Food now, then packing for the lesson, then resting a bit, then to the lesson I go. I’m worried about getting from the lesson, which ends at five in Pointe-Claire, to the caregiver’s, which is in Montreal West. Traffic is going to be awful. If this doesn’t work I’ll need to find another time slot, and finding this one was hard enough what with having the car and no small person to care for only once a week.

Right. Let’s get on that, then.

Gah! Done!

It took way, way, way too long to finish up today. I started working at 7:40 AM and spent most of the morning on the iBook in the living room. Once I moved in here to handle polishing the review things fell apart. I don’t like this not-able-to-work-in-my-office trend. It’s bad. I suspect if I’d stayed in the living room I’d have focused better.

Anyway, it’s four, and I’m exhausted so I’m not even going to contemplate working on Orchestrated. I need to fall over with a book. Nixie has been at me to be elsewhere too, placing herself like a little black statue on my desk between my keyboard tray and the monitor, purring at me; every once in a while she’s reached out a tiny black paw with the claws ever so slightly extended, patting my hands or my sweater sleeves, coaxing me to stroke her.

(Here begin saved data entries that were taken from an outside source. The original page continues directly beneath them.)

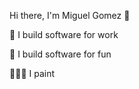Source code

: Hi there, I'm Miguel Gomez 🙂


 🤖 I build software for work
  
📱 I build software for fun

🧑🏽‍🎨 I paint


<!--
**miggu/miggu** is a ✨ _special_ ✨ repository because its `README.md` (this file) appears on your GitHub profile.

Here are some ideas to get you started:

- 🔭 I’m currently working on The Sole Supplier as a React Develoepr 
- 🌱 I’m currently learning ...
- 👯 I’m looking to collaborate on ...
- 🤔 I’m looking for help with ...
- 💬 Ask me about ...
- 📫 How to reach me: ...
- 😄 Pronouns: ...
- ⚡ Fun fact: ...
-->
<img src="http://counter.websiteout.net/compte.php?S=github.com&C=7&D=4&N=356&M=0" alt="" border="0" />

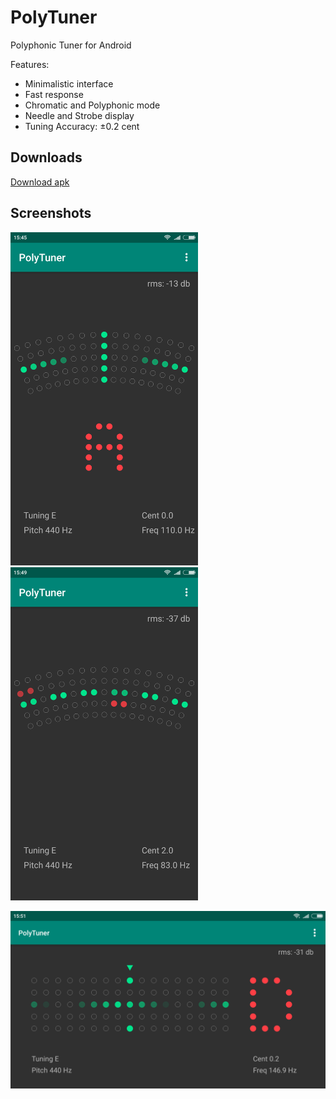 # PolyTuner
Polyphonic Tuner for Android

Features:
* Minimalistic interface
* Fast response
* Chromatic and Polyphonic mode
* Needle and Strobe display
* Tuning Accuracy: ±0.2 cent

## Downloads
[Download apk](https://github.com/eclipse7/PolyTuner/releases/download/v2.0/polytuner-v2.0.apk)

## Screenshots
<p float="left">
  <img src="images/1.png" width="300" />
  <img src="images/2.png" width="300" /> 
</p>
<img src="images/3.png" width="600" />

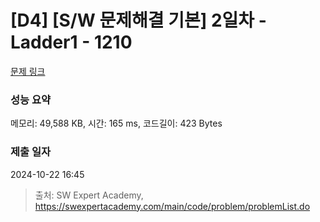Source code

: # [D4] [S/W 문제해결 기본] 2일차 - Ladder1 - 1210 

[문제 링크](https://swexpertacademy.com/main/code/problem/problemDetail.do?contestProbId=AV14ABYKADACFAYh) 

### 성능 요약

메모리: 49,588 KB, 시간: 165 ms, 코드길이: 423 Bytes

### 제출 일자

2024-10-22 16:45



> 출처: SW Expert Academy, https://swexpertacademy.com/main/code/problem/problemList.do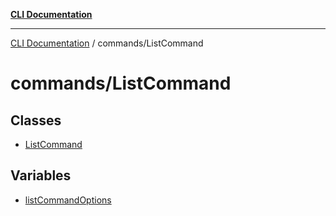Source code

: [**CLI Documentation**](../../README.md)

***

[CLI Documentation](../../README.md) / commands/ListCommand

# commands/ListCommand

## Classes

- [ListCommand](classes/ListCommand.md)

## Variables

- [listCommandOptions](variables/listCommandOptions.md)
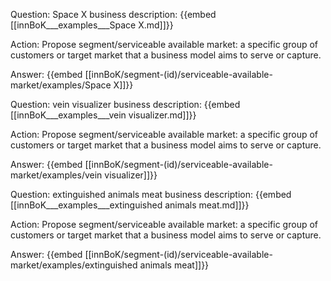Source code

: Question: Space X business description:
{{embed [[innBoK___examples___Space X.md]]}}

Action: Propose segment/serviceable available market: a specific group of customers or target market that a business model aims to serve or capture.

Answer:
{{embed [[innBoK/segment-(id)/serviceable-available-market/examples/Space X]]}}

Question: vein visualizer business description:
{{embed [[innBoK___examples___vein visualizer.md]]}}

Action: Propose segment/serviceable available market: a specific group of customers or target market that a business model aims to serve or capture.

Answer:
{{embed [[innBoK/segment-(id)/serviceable-available-market/examples/vein visualizer]]}}

Question: extinguished animals meat business description:
{{embed [[innBoK___examples___extinguished animals meat.md]]}}

Action: Propose segment/serviceable available market: a specific group of customers or target market that a business model aims to serve or capture.

Answer:
{{embed [[innBoK/segment-(id)/serviceable-available-market/examples/extinguished animals meat]]}}



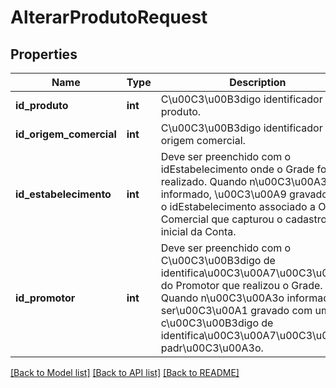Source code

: # AlterarProdutoRequest

## Properties
Name | Type | Description | Notes
------------ | ------------- | ------------- | -------------
**id_produto** | **int** | C\u00C3\u00B3digo identificador do produto. | 
**id_origem_comercial** | **int** | C\u00C3\u00B3digo identificador da origem comercial. | [optional] 
**id_estabelecimento** | **int** | Deve ser preenchido com o idEstabelecimento onde o Grade foi realizado. Quando n\u00C3\u00A3o informado, \u00C3\u00A9 gravado com o idEstabelecimento associado a Origem Comercial que capturou o cadastro inicial da Conta. | [optional] 
**id_promotor** | **int** | Deve ser preenchido com o C\u00C3\u00B3digo de identifica\u00C3\u00A7\u00C3\u00A3o do Promotor que realizou o Grade. Quando n\u00C3\u00A3o informado, ser\u00C3\u00A1 gravado com um c\u00C3\u00B3digo de identifica\u00C3\u00A7\u00C3\u00A3o padr\u00C3\u00A3o. | [optional] 

[[Back to Model list]](../README.md#documentation-for-models) [[Back to API list]](../README.md#documentation-for-api-endpoints) [[Back to README]](../README.md)



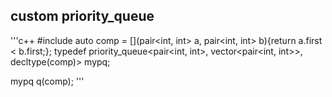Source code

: ## custom priority_queue

'''c++
#include <queue>
auto comp = [](pair<int, int> a, pair<int, int> b){return a.first < b.first;};
typedef priority_queue<pair<int, int>, vector<pair<int, int>>, decltype(comp)> mypq; 

mypq q(comp);
'''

Mailboy joy today included two of the Scrabble tile pendants I bought last week (super fast shipping!), which are even lovelier in person (I will buy brown velvet ribbon on which to string them when I am racing all over creation tomorrow), and the new issue of Strings. Let’s hope this one is better than the last one. I will read that, and finish Justine Larbalestier’s How to Ditch Your Fairy.

Orchestra tonight. And I have no idea what to do for dinner.

Parent-Teacher Interview Review

According to his preschool educator, our son is very grounded, confident, and sensitive to what’s going on around him. His language skills are incredibly advanced, and he’s showing excellent problem-solving and pre-math skills. He just needs to focus on slowing down a bit, because his mind is racing ahead and his body can’t keep up, so he’s (a) clumsy and (b) so eager that he forgets to enjoy what he’s currently doing, and quite often forgets to finish.

The other children love him, the younger ones especially. He often ends up with a small crowd of them following along, and he can give them things to do or suggest ways that they can play.

HRH, once everyone was buckled into the car, discreetly made a fist and pumped it once, saying: “My son has minions!